Back To Reality – Earnings Season Kicks Off
Writing in today’s Wall Street Journal E.S. Browning said (subscription required):
Whether, and how, the [forthcoming 1st quarter] profit news surprises investors is likely to be the main determinant of the market’s direction in the next few weeks.
Finally we can get beyond all the obsessing about the Fed and the Jobs Report and get on to something that really matters: earnings kick off tomorrow when Alcoa reports after the close!!!!
And what is abundantly clear is that things have the potential to get dicey. Analysts have reduced their estimates for S&P 500 1st quarter earnings growth from 8.7% at the start of the year all the way down to 3.3% currently – it was 3.8% a week ago:
‘The numbers are slipping away more quickly than one would expect,’ said Albert Edwards, global investment strategist for Dresdner Kleinwort Securities in London. ‘The market really hasn’t taken the risk into account’.
This would break a long streak of double digits earning growth for the S&P. According to Tim Hayes, chief investment strategist at Ned Davis Research, that is inauspicious because periods in which earnings growth slows tend to be challenging for stocks (“A Caution Signal on Profits. A Red Light for Stocks?”, Paul Lim, NY Times, Sunday April 8, 2007).
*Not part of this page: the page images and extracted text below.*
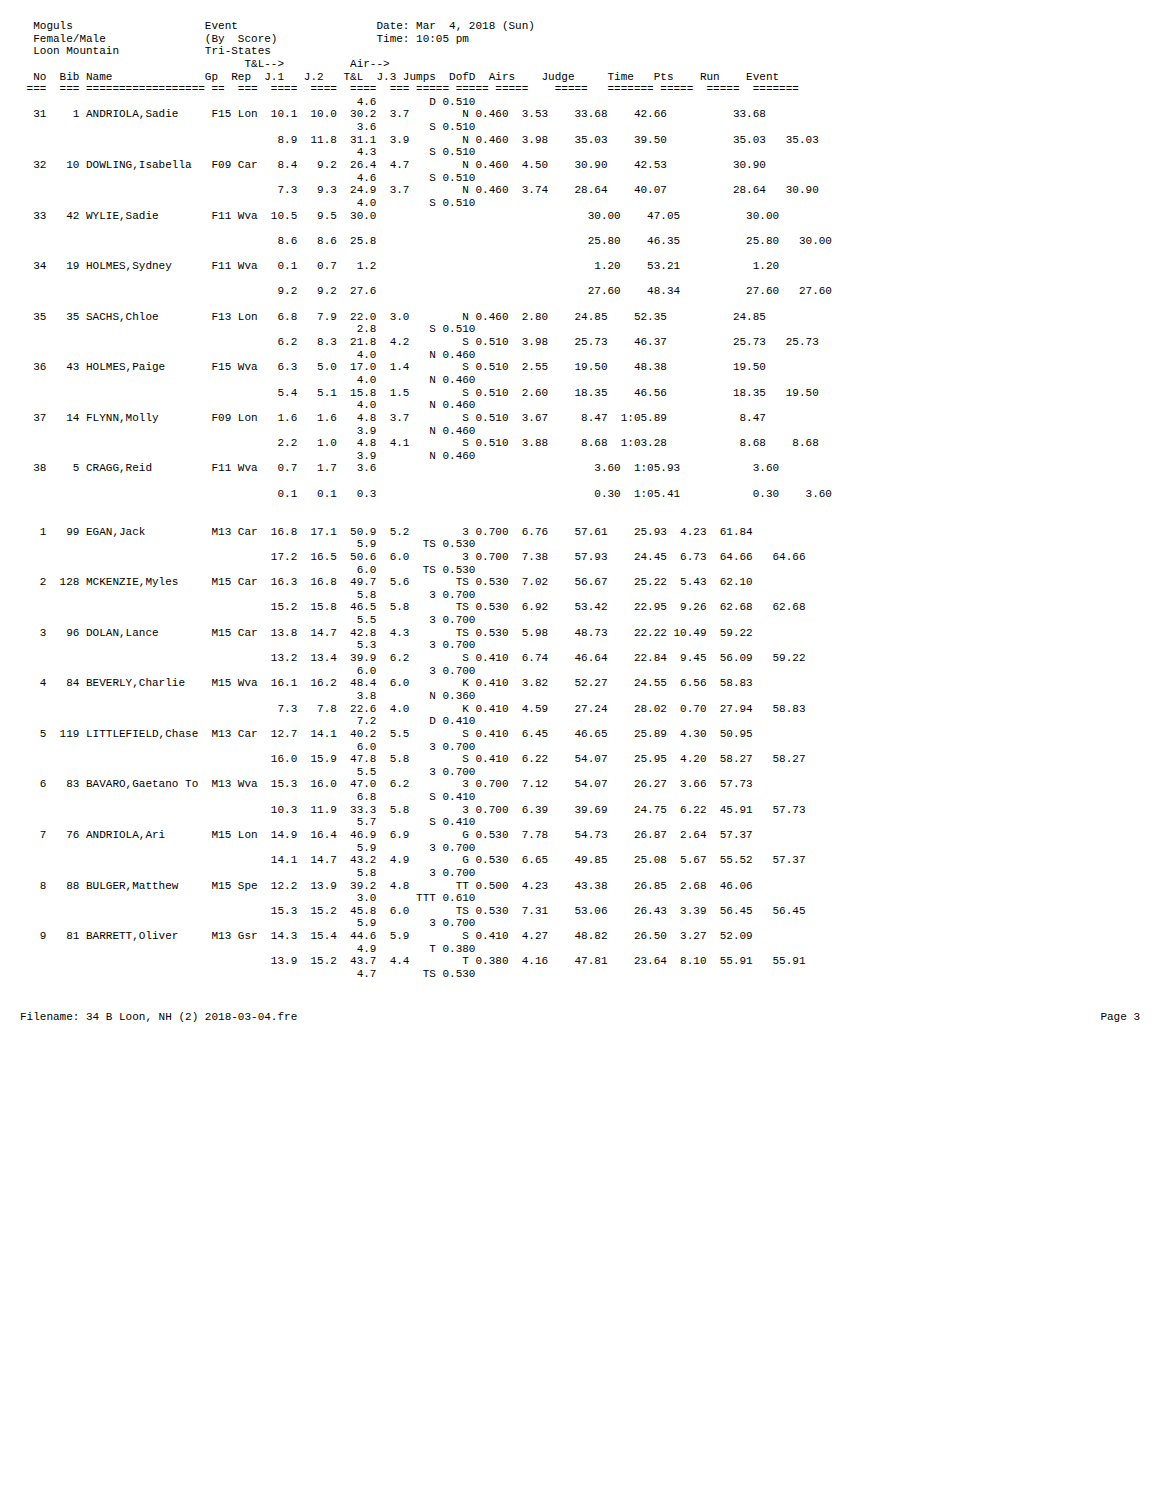Moguls                    Event                     Date: Mar  4, 2018 (Sun)
  Female/Male               (By  Score)               Time: 10:05 pm
  Loon Mountain             Tri-States
                                  T&L-->          Air-->
  No  Bib Name              Gp  Rep  J.1   J.2   T&L  J.3 Jumps  DofD  Airs    Judge     Time   Pts    Run    Event
 ===  === ================== ==  ===  ====  ====  ====  === ===== ===== =====    =====   ======= =====  =====  =======
                                                   4.6        D 0.510
  31    1 ANDRIOLA,Sadie     F15 Lon  10.1  10.0  30.2  3.7        N 0.460  3.53    33.68    42.66          33.68
                                                   3.6        S 0.510
                                       8.9  11.8  31.1  3.9        N 0.460  3.98    35.03    39.50          35.03   35.03
                                                   4.3        S 0.510
  32   10 DOWLING,Isabella   F09 Car   8.4   9.2  26.4  4.7        N 0.460  4.50    30.90    42.53          30.90
                                                   4.6        S 0.510
                                       7.3   9.3  24.9  3.7        N 0.460  3.74    28.64    40.07          28.64   30.90
                                                   4.0        S 0.510
  33   42 WYLIE,Sadie        F11 Wva  10.5   9.5  30.0                                30.00    47.05          30.00

                                       8.6   8.6  25.8                                25.80    46.35          25.80   30.00

  34   19 HOLMES,Sydney      F11 Wva   0.1   0.7   1.2                                 1.20    53.21           1.20

                                       9.2   9.2  27.6                                27.60    48.34          27.60   27.60

  35   35 SACHS,Chloe        F13 Lon   6.8   7.9  22.0  3.0        N 0.460  2.80    24.85    52.35          24.85
                                                   2.8        S 0.510
                                       6.2   8.3  21.8  4.2        S 0.510  3.98    25.73    46.37          25.73   25.73
                                                   4.0        N 0.460
  36   43 HOLMES,Paige       F15 Wva   6.3   5.0  17.0  1.4        S 0.510  2.55    19.50    48.38          19.50
                                                   4.0        N 0.460
                                       5.4   5.1  15.8  1.5        S 0.510  2.60    18.35    46.56          18.35   19.50
                                                   4.0        N 0.460
  37   14 FLYNN,Molly        F09 Lon   1.6   1.6   4.8  3.7        S 0.510  3.67     8.47  1:05.89           8.47
                                                   3.9        N 0.460
                                       2.2   1.0   4.8  4.1        S 0.510  3.88     8.68  1:03.28           8.68    8.68
                                                   3.9        N 0.460
  38    5 CRAGG,Reid         F11 Wva   0.7   1.7   3.6                                 3.60  1:05.93           3.60

                                       0.1   0.1   0.3                                 0.30  1:05.41           0.30    3.60


   1   99 EGAN,Jack          M13 Car  16.8  17.1  50.9  5.2        3 0.700  6.76    57.61    25.93  4.23  61.84
                                                   5.9       TS 0.530
                                      17.2  16.5  50.6  6.0        3 0.700  7.38    57.93    24.45  6.73  64.66   64.66
                                                   6.0       TS 0.530
   2  128 MCKENZIE,Myles     M15 Car  16.3  16.8  49.7  5.6       TS 0.530  7.02    56.67    25.22  5.43  62.10
                                                   5.8        3 0.700
                                      15.2  15.8  46.5  5.8       TS 0.530  6.92    53.42    22.95  9.26  62.68   62.68
                                                   5.5        3 0.700
   3   96 DOLAN,Lance        M15 Car  13.8  14.7  42.8  4.3       TS 0.530  5.98    48.73    22.22 10.49  59.22
                                                   5.3        3 0.700
                                      13.2  13.4  39.9  6.2        S 0.410  6.74    46.64    22.84  9.45  56.09   59.22
                                                   6.0        3 0.700
   4   84 BEVERLY,Charlie    M15 Wva  16.1  16.2  48.4  6.0        K 0.410  3.82    52.27    24.55  6.56  58.83
                                                   3.8        N 0.360
                                       7.3   7.8  22.6  4.0        K 0.410  4.59    27.24    28.02  0.70  27.94   58.83
                                                   7.2        D 0.410
   5  119 LITTLEFIELD,Chase  M13 Car  12.7  14.1  40.2  5.5        S 0.410  6.45    46.65    25.89  4.30  50.95
                                                   6.0        3 0.700
                                      16.0  15.9  47.8  5.8        S 0.410  6.22    54.07    25.95  4.20  58.27   58.27
                                                   5.5        3 0.700
   6   83 BAVARO,Gaetano To  M13 Wva  15.3  16.0  47.0  6.2        3 0.700  7.12    54.07    26.27  3.66  57.73
                                                   6.8        S 0.410
                                      10.3  11.9  33.3  5.8        3 0.700  6.39    39.69    24.75  6.22  45.91   57.73
                                                   5.7        S 0.410
   7   76 ANDRIOLA,Ari       M15 Lon  14.9  16.4  46.9  6.9        G 0.530  7.78    54.73    26.87  2.64  57.37
                                                   5.9        3 0.700
                                      14.1  14.7  43.2  4.9        G 0.530  6.65    49.85    25.08  5.67  55.52   57.37
                                                   5.8        3 0.700
   8   88 BULGER,Matthew     M15 Spe  12.2  13.9  39.2  4.8       TT 0.500  4.23    43.38    26.85  2.68  46.06
                                                   3.0      TTT 0.610
                                      15.3  15.2  45.8  6.0       TS 0.530  7.31    53.06    26.43  3.39  56.45   56.45
                                                   5.9        3 0.700
   9   81 BARRETT,Oliver     M13 Gsr  14.3  15.4  44.6  5.9        S 0.410  4.27    48.82    26.50  3.27  52.09
                                                   4.9        T 0.380
                                      13.9  15.2  43.7  4.4        T 0.380  4.16    47.81    23.64  8.10  55.91   55.91
                                                   4.7       TS 0.530
Filename: 34 B Loon, NH (2) 2018-03-04.fre Page 3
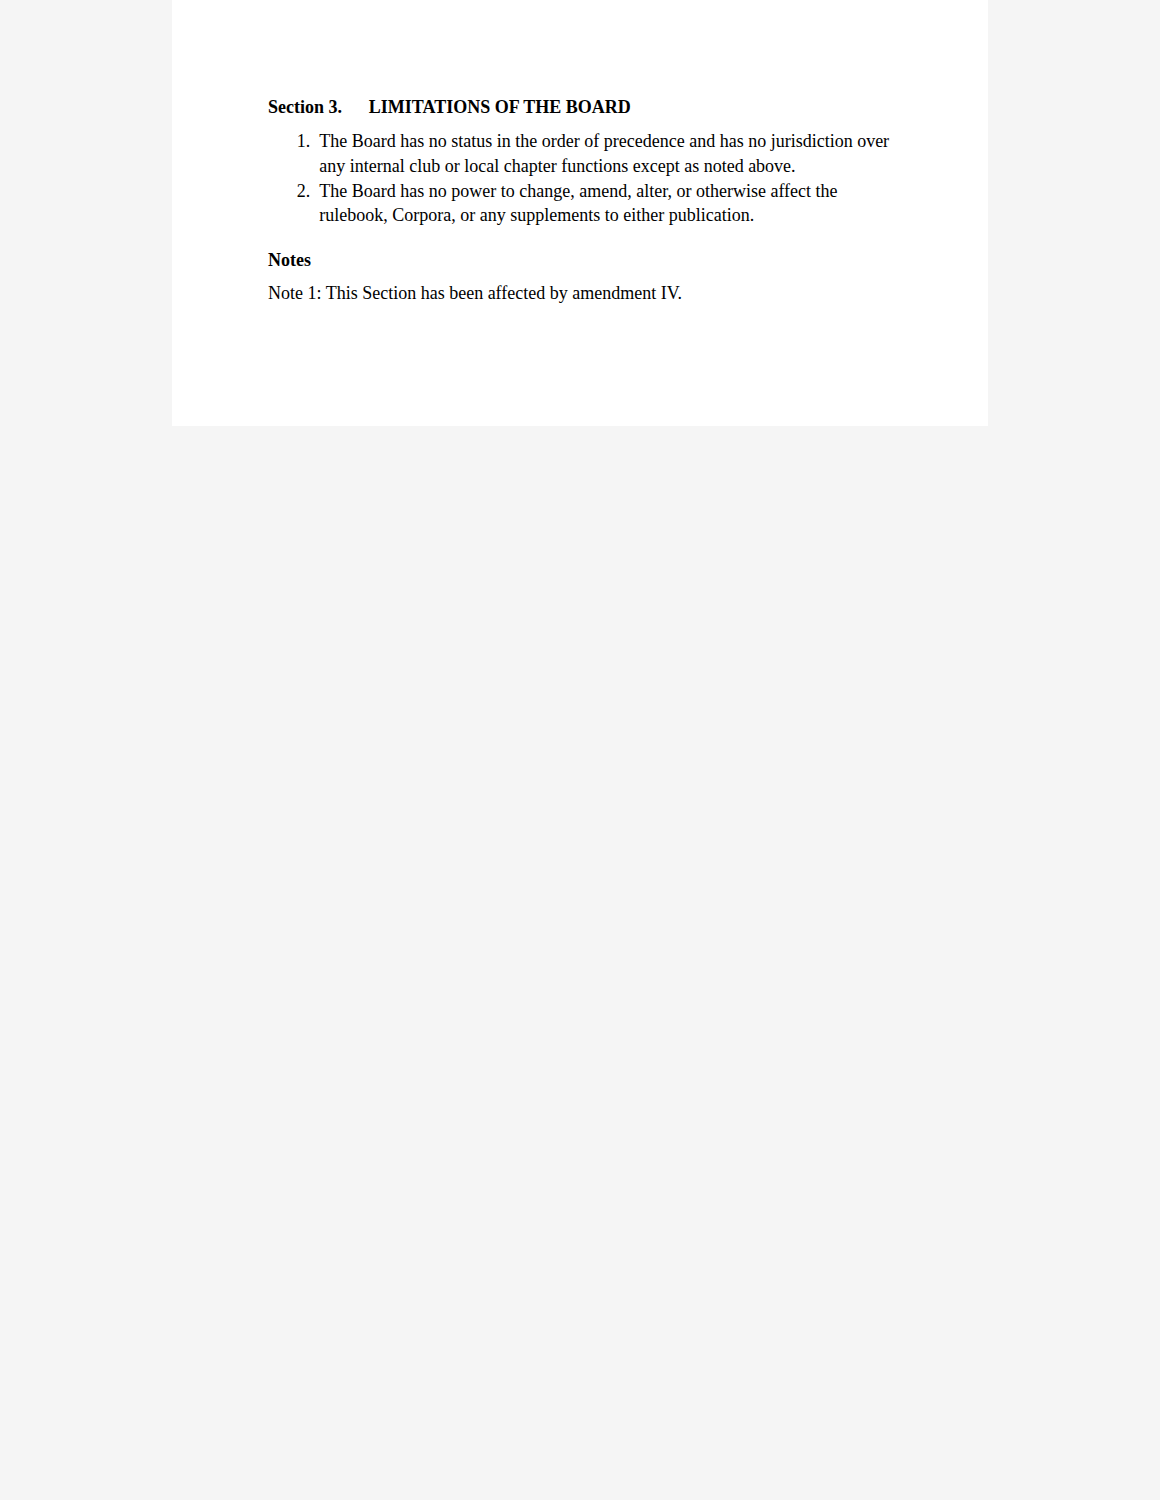Section 3. LIMITATIONS OF THE BOARD
The Board has no status in the order of precedence and has no jurisdiction over any internal club or local chapter functions except as noted above.
The Board has no power to change, amend, alter, or otherwise affect the rulebook, Corpora, or any supplements to either publication.
Notes
Note 1: This Section has been affected by amendment IV.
The 1st quarter of 2006 was an excellent one for earnings. The S&P 500 as a whole was up 16% from the year earlier period and energy stocks 36% (“Less Gain, More Pain” (subscription required), Jacqueline Doherty, Barron’s, Saturday March 31, 2007). There are some real tough compares here. And the housing bubble and all the fall out from it weren’t even on the radar back then. Elevated put prices (subscription required) reflect the view of sophisticated investors of the potential for a market correction in the next three months.